Layout records:
+ + +

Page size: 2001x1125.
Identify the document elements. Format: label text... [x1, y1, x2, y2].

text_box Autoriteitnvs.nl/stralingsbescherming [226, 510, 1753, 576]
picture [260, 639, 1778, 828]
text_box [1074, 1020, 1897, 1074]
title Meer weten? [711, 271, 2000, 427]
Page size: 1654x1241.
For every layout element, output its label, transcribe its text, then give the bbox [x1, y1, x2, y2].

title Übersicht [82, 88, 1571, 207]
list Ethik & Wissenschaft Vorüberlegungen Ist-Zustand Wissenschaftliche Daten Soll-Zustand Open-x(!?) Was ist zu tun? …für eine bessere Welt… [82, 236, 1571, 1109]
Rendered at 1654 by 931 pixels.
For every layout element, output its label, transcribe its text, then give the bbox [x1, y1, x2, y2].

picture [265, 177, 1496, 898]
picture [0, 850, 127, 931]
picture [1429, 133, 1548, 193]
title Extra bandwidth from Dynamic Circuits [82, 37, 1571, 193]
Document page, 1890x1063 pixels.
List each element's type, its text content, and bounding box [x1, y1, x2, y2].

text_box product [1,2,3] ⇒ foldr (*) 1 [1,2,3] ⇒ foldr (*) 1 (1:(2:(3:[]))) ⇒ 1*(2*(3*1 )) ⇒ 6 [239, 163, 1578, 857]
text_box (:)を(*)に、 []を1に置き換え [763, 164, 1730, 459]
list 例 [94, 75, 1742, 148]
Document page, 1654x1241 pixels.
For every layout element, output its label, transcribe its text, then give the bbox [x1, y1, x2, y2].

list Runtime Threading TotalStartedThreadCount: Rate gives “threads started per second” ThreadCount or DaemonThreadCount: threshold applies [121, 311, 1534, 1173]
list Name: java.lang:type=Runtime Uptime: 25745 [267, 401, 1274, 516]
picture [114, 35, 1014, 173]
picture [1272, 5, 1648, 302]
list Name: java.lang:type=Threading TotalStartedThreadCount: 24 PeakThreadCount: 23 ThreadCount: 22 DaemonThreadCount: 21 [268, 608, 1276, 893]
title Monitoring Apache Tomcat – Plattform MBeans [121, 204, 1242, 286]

+ + +

» WHAT NEEDS TO BE DONE
Can you convert every line of the layout records above into a JSON list of strings, with one string per line and no blank lines?

» RESPONSE TO THIS TASK
[
  "Page size: 2001x1125.",
  "Identify the document elements. Format: label text... [x1, y1, x2, y2].",
  "text_box Autoriteitnvs.nl/stralingsbescherming [226, 510, 1753, 576]",
  "picture [260, 639, 1778, 828]",
  "text_box [1074, 1020, 1897, 1074]",
  "title Meer weten? [711, 271, 2000, 427]",
  "Page size: 1654x1241.",
  "For every layout element, output its label, transcribe its text, then give the bbox [x1, y1, x2, y2].",
  "title Übersicht [82, 88, 1571, 207]",
  "list Ethik & Wissenschaft Vorüberlegungen Ist-Zustand Wissenschaftliche Daten Soll-Zustand Open-x(!?) Was ist zu tun? …für eine bessere Welt… [82, 236, 1571, 1109]",
  "Rendered at 1654 by 931 pixels.",
  "For every layout element, output its label, transcribe its text, then give the bbox [x1, y1, x2, y2].",
  "picture [265, 177, 1496, 898]",
  "picture [0, 850, 127, 931]",
  "picture [1429, 133, 1548, 193]",
  "title Extra bandwidth from Dynamic Circuits [82, 37, 1571, 193]",
  "Document page, 1890x1063 pixels.",
  "List each element's type, its text content, and bounding box [x1, y1, x2, y2].",
  "text_box product [1,2,3] ⇒ foldr (*) 1 [1,2,3] ⇒ foldr (*) 1 (1:(2:(3:[]))) ⇒ 1*(2*(3*1 )) ⇒ 6 [239, 163, 1578, 857]",
  "text_box (:)を(*)に、 []を1に置き換え [763, 164, 1730, 459]",
  "list 例 [94, 75, 1742, 148]",
  "Document page, 1654x1241 pixels.",
  "For every layout element, output its label, transcribe its text, then give the bbox [x1, y1, x2, y2].",
  "list Runtime Threading TotalStartedThreadCount: Rate gives “threads started per second” ThreadCount or DaemonThreadCount: threshold applies [121, 311, 1534, 1173]",
  "list Name: java.lang:type=Runtime Uptime: 25745 [267, 401, 1274, 516]",
  "picture [114, 35, 1014, 173]",
  "picture [1272, 5, 1648, 302]",
  "list Name: java.lang:type=Threading TotalStartedThreadCount: 24 PeakThreadCount: 23 ThreadCount: 22 DaemonThreadCount: 21 [268, 608, 1276, 893]",
  "title Monitoring Apache Tomcat – Plattform MBeans [121, 204, 1242, 286]"
]